The PBA, long hailed as the oldest professional basketball league in Asia. Three new teams will be joining in time for its 40th season this October. One of those teams is Kia (Korean automaker) and its head coach is none other than Manny Pacquiao.
If your head’s still spinning, we won’t take it against you. Just let us know if you’ve had the time to digest this news.
…
Ho…hum…
Ok, good?
Like everybody else, rumors of Pacquiao’s interest in becoming a head coach in the PBA have been bubbling into the surface for a few weeks now. But when a press conference was scheduled to formally announce it, that’s when things took a real turn to insanity.
We like Manny Pacquiao, and he’s a really, really good dude.
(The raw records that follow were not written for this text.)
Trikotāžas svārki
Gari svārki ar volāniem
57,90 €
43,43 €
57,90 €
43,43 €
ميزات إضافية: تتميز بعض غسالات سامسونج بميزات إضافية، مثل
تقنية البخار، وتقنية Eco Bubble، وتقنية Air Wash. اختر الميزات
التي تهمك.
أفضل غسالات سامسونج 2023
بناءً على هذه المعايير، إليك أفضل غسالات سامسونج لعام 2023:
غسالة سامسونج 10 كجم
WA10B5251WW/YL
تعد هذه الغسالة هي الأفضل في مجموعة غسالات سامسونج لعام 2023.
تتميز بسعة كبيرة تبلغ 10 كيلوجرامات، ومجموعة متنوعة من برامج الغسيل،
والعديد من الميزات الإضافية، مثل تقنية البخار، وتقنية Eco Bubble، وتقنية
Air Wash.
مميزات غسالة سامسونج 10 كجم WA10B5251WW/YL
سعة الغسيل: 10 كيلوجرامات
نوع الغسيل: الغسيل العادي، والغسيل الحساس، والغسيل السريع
But a head coach in a professional basketball league? Really? Boxing, politics, singing, acting, and Lord-knows-what-other-things-he-does aren’t enough for this guy now?
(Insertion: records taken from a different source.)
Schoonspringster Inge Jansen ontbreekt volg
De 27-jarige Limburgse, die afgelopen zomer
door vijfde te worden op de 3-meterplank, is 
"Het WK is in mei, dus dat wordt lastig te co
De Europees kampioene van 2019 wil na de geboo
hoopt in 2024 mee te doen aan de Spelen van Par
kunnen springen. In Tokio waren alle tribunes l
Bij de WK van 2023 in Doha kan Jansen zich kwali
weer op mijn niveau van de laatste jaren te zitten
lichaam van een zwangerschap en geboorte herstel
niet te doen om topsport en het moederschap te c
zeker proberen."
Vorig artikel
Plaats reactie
If anybody can get a chance to watch the press conference in YouTube, by all means take the time to do it. There he was, the greatest Filipino boxer in history, sitting comfortably and wearing a red and white Kia varsity jacket with the words Pacquiao and Head Coach neatly emblazoned in the right chest area. He also wore a matching cap, which made him look like a drafted basketball player instead of a head coach.
Oh, you didn’t know, too?
Manny Pacquiao isn’t just the head coach of Kia’s future PBA team. He also plans to play—a 5’6″ 35-year-old rookie with a southpaw fling for a jump shot.
The sheer absurdity of all this has a circus-like feel to it, the kind that you know usually doesn’t end too well for the act. This isn’t boxing, Manny. This isn’t your platform. You’re the circus clown being paraded in front of everybody because you have the name and recognition to pull in casual basketball fans. Not a good look, Manny.
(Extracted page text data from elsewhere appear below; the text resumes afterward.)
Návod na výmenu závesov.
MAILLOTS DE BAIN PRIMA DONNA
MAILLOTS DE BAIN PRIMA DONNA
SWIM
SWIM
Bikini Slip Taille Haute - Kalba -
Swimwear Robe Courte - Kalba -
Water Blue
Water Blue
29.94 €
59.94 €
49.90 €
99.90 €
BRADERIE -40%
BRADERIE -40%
Juggling boxing and politics is hard enough on its own but tacking another responsibility that requires 24/7 attention on top of what he already has on his plate is asking for trouble. Hell, we don’t even know if he can coach, other than his stint as owner/coach/star player of the MP GenSan Warriors that played in the now defunct Liga Pilipinas.
But in the end, none of this bloating will change the surreal fact that Manny Pacquiao, he of the eight-division champion in boxing and incumbent congressman in the Philippines, is now a head coach in Asia’s oldest professional basketball league.
To borrow a common quote from today’s generation—there’s an acronym for that.
Damn right there is, and it spelled W-T-F.